El impacto mental es salvaje. Está a punto de perder la conciencia. Tiene que agarrarse al pie de la cama para evitar caer desvanecido. Tiene miedo. Después de tantos años, vuelve a sentir el sabor del pánico y del terror bajando por su garganta y dando puñetazos en la boca del estómago. Pero, poco a poco, empieza a comprender, empieza a entender, que lo que importa no es si todo aquello ha sido real o no, si le aguarda mucha existencia por delante o está en realidad gravemente enfermo. Lo crucial es que tiene que dar un cambio drástico en su vida. La señal del cambio. El camino que tenga por delante, ya sea muy corto o muy largo, lo andará con otra actitud, otro talante, otras prioridades y, sobre todo, con las personas con las que lo tiene que hacer.

Sale corriendo hacia el comedor del lujoso apartamento. Al entrar en la sala, su esposa y sus hijas aún permanecen sentadas a la mesa, dando los últimos bocados a unos dulces de nata. Las tres mujeres se giran, sobresaltadas, al escuchar el sordo golpe de la puerta contra el tope pegado en el suelo. Aunque les separan una decena de metros, Volodia puede advertir con claridad que en sus rostros se entremezclan sentimientos de sorpresa, miedo y confusión. Ese hombre distinguido y acicalado, metódico, calculador y milimétrico, se ha presentado ante ellas en pijama, con el pelo alborotado, ojeras profundas y una incipiente barba. Tras ese shock primario de unas décimas de segundo, las tres, como animales bien adiestrados, se levantan al mismo tiempo y se encaminan raudas hacia la puerta de salida, donde en perfecta alineación cronológica ejecutan la pertinente reverencia.

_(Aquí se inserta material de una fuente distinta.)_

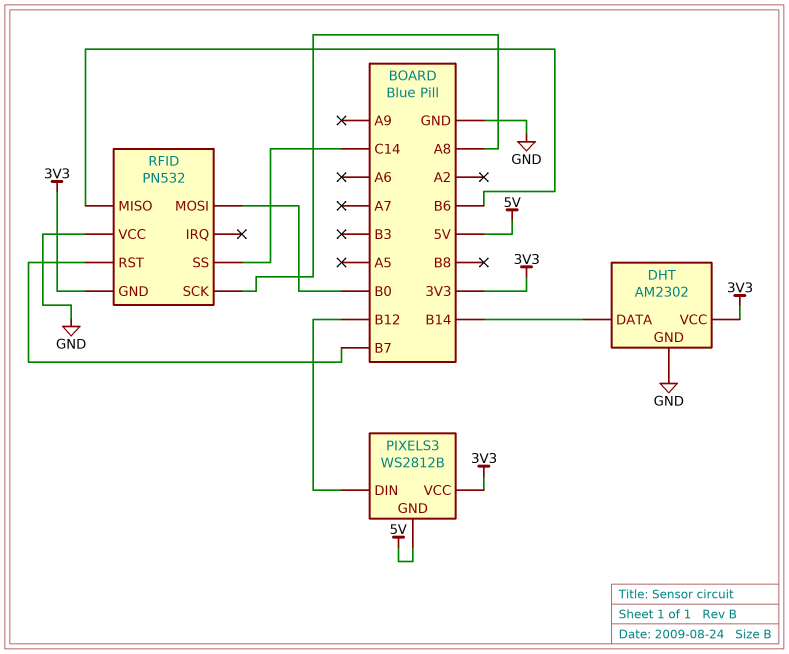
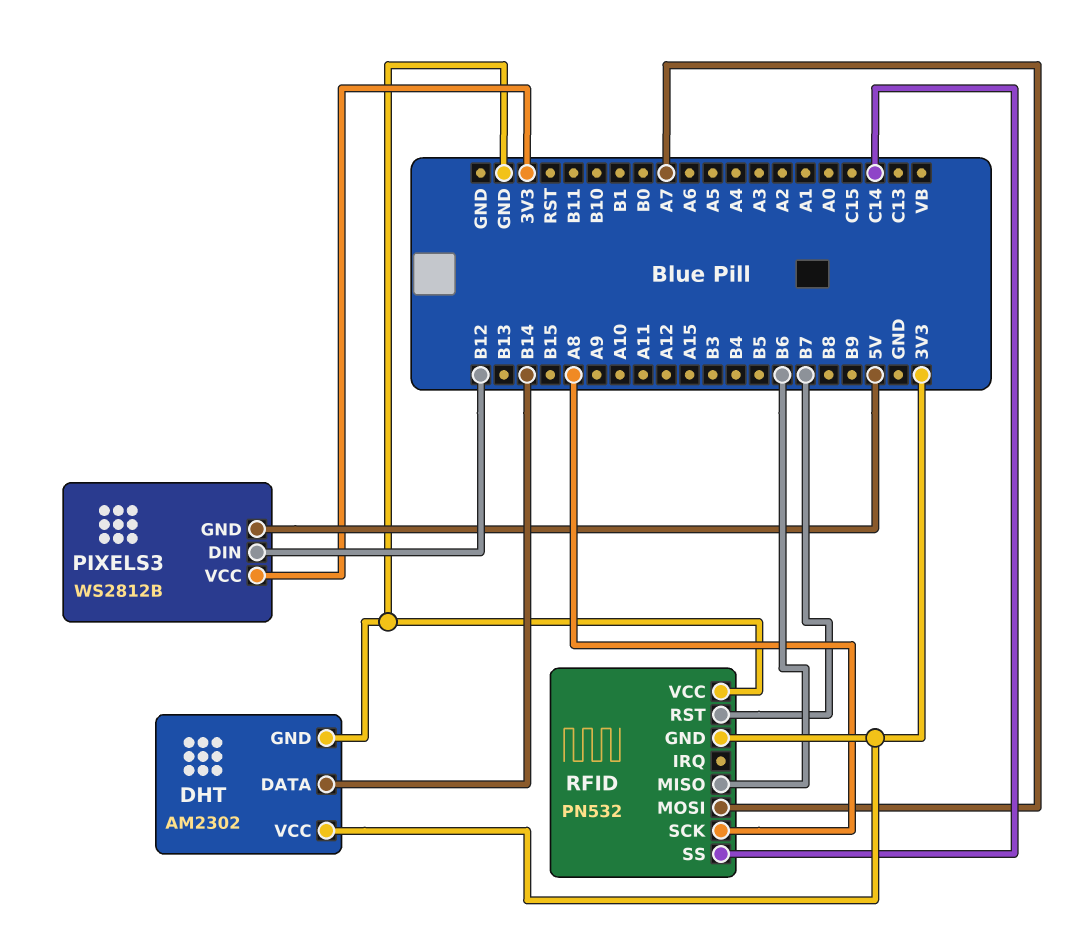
RFID pin MOSI: B0 -> A7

Es ese momento cuando ese individuo dictador, gélido y déspota, extiende su mano con la palma hacia delante indicando que paren. Gesto dulce, cercano, cálido, y sonrisa con hoyuelos.

–Esperad, chicas. Esperad. ¿Queréis tomar el desayuno conmigo? Así podéis contarme qué planes tenéis para hoy… ¡Vaya! Qué guapa estás, querida María, nunca me había fijado en que ese vestido te sienta como un guante… y oye, Sasha y Alina, ¡pero qué altas estáis! ¿Y desde cuándo tenéis el pelo tan largo? ¡Pero si os va a llegar a las rodillas!

La cara de las tres féminas oscila entre la desconfianza, el asombro y la estupefacción.

–¿Se encuentra bien, señor esposo? ¿Ha sucedido algo extraño? –pregunta María.

–¿Algo extraño? No, para nada. Simplemente es que tengo cinco minutos libres y los quiero aprovechar con vosotras.